Home | About | Sematext search-lucene.com search-hadoop.com
NEW: Monitor These Apps!
elasticsearch, apache solr, apache hbase, hadoop, redis, casssandra, amazon cloudwatch, mysql, memcached, apache kafka, apache zookeeper, apache storm, ubuntu, centOS, red hat, debian, puppet labs, java, senseiDB
 Search Hadoop and all its subprojects:

Switch to Threaded View
Flume >> mail # user >> Best way for a newbie to learn flume


Copy link to this message
-
Re: Best way for a newbie to learn flume
Also the link below is associated with Flume OG and not Flume NG

http://archive.cloudera.com/cdh/3/flume/UserGuide/

The architecture and features have changed significantly since that version
On 7 April 2013 17:54, Israel Ekpo <[EMAIL PROTECTED]> wrote:

> Sandeep,
>
> So Flume currently has two tracks:
>
> Flume OG (not actively supported)
> https://cwiki.apache.org/confluence/display/FLUME/Flume+OG+%28pre+1.0%29
> Flume NG (currently active)
> https://cwiki.apache.org/confluence/display/FLUME/Flume+NG
>
> The latest stable version for Flume NG is 1.3.1
>
> The NG stands for Next Generation and it is the current active development
> track.
>
> The OG refers to the Original Generation of Flume. This includes releases
> before the 1.0.0 release.
>
> New comers and existing users of the OG track are encouraged to migrate
> over to the NG track.
>
> You can download Flume NG 1.3.1 here
>
> http://flume.apache.org/download.html
>
> Regarding "Getting Started", in the next couple of weeks, additional
> information will be added to Wiki to make the on-boarding process easier
> for new comers.

### [Dataset entries]
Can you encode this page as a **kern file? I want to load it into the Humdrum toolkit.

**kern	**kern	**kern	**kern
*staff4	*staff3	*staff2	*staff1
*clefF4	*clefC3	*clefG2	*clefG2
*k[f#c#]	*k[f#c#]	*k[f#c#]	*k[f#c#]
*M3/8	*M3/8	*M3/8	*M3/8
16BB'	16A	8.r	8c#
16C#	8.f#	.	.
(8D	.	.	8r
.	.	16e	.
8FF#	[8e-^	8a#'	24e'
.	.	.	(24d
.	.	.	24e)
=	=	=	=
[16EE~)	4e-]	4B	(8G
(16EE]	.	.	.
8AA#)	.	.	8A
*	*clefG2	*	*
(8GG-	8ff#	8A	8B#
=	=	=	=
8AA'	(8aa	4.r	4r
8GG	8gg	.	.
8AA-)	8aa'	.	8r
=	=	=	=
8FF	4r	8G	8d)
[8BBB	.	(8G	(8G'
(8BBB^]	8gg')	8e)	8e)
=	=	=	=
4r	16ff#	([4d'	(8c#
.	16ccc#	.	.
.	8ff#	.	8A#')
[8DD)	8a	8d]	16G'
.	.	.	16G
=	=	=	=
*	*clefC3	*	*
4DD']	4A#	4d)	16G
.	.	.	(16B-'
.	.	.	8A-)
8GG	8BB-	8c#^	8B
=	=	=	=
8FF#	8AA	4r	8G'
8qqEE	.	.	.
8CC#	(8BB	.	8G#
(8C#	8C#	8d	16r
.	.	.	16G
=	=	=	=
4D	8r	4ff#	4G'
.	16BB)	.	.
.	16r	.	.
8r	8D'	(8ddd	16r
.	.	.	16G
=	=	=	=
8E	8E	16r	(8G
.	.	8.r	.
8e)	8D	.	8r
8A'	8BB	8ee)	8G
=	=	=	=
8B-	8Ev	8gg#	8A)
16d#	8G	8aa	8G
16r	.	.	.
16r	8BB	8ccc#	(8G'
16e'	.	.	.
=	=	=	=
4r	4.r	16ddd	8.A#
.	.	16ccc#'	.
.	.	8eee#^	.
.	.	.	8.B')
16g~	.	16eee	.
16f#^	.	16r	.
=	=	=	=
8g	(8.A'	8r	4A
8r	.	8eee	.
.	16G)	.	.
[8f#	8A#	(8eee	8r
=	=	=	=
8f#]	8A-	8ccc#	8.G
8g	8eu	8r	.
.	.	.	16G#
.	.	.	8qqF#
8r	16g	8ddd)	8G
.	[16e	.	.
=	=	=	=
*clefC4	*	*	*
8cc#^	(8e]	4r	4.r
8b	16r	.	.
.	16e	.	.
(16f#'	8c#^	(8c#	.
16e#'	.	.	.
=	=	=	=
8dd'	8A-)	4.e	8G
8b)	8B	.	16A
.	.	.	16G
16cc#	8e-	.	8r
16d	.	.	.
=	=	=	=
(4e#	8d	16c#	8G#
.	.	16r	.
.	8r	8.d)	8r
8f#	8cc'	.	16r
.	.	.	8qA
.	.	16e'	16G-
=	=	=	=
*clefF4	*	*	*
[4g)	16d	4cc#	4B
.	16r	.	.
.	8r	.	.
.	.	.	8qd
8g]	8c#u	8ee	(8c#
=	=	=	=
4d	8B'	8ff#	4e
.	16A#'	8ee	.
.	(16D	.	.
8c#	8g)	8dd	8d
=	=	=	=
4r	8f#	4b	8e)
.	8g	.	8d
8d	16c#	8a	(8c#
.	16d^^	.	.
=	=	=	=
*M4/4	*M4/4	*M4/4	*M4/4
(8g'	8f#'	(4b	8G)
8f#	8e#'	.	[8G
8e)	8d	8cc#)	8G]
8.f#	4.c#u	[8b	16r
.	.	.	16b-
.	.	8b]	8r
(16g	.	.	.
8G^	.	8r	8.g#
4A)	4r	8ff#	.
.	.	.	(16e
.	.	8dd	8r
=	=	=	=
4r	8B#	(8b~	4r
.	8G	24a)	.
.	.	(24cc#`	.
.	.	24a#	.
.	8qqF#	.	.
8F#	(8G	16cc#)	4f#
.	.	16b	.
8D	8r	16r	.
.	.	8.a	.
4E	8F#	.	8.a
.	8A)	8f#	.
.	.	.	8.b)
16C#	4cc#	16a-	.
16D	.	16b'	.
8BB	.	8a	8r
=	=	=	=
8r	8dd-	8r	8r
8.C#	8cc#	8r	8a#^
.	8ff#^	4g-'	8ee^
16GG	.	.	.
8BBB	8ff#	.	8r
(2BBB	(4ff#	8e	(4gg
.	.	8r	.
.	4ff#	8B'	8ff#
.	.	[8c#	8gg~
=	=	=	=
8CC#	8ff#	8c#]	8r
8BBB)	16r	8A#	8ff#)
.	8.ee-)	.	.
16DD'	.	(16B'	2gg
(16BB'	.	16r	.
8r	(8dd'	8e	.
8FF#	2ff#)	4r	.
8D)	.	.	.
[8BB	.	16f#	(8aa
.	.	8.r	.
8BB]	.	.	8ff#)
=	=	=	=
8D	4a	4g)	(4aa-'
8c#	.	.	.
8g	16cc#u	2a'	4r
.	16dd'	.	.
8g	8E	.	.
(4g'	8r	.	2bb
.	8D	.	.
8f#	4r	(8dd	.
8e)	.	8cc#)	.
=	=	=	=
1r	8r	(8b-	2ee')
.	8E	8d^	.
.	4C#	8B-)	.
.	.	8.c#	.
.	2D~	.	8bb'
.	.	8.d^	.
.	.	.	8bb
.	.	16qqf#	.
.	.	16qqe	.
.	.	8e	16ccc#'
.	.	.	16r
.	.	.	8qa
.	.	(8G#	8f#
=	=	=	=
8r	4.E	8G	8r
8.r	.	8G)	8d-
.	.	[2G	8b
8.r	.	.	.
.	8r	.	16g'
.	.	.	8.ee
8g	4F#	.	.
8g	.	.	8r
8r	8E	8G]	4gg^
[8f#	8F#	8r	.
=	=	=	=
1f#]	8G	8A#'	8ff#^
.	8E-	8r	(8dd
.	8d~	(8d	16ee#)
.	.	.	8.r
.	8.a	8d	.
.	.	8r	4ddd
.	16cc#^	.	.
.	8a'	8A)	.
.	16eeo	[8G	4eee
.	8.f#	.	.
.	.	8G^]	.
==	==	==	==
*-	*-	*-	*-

### [Exercise 1]
In the Flume mailing-list thread, why does the reply point out that the Cloudera user guide link is for Flume OG and not Flume NG? Answer in one to three sentences.
### [Exercise 2]
According to the Flume mailing-list thread, what is the latest stable version of Flume NG?
### [Exercise 3]
Resume the Flume mailing-list thread from its last line.

### [Final result 1]
The reply notes that Flume's architecture and features have changed significantly since the OG version. A guide written for Flume OG would therefore not accurately describe the current Flume NG track.

### [Final result 2]
The latest stable version of Flume NG is 1.3.1.

### [Final result 3]
>
> In the time being, please bear with us.
>
> I would recommend you download and install the latest version of Java 1.6.
>
> Then download Flume and extract it to folder in your directory.
>
> Then you can use the following sources, channels and sinks to get started.
>
> This is the best way for you to learn and understand the various pieces.
>
> SOURCE: Spooling Directory Source
> CHANNEL: File Channel (more reliable) or Memory Channel (faster)
> SINK: File Roll Sink
>
> You can create a directory that you will be spooling and dump a couple of
> log files in there. Make sure the files a new-line delimited.
>
> Each line will represent an event in the log files.
>
> Then configure the file channel and the file roll sink using guidelines
> and examples available in the user guide.
>
> http://flume.apache.org/FlumeUserGuide.html
>
> That will give you a feel for how flume works.
>
> Once you have that set up then you can run the agent and see what happens.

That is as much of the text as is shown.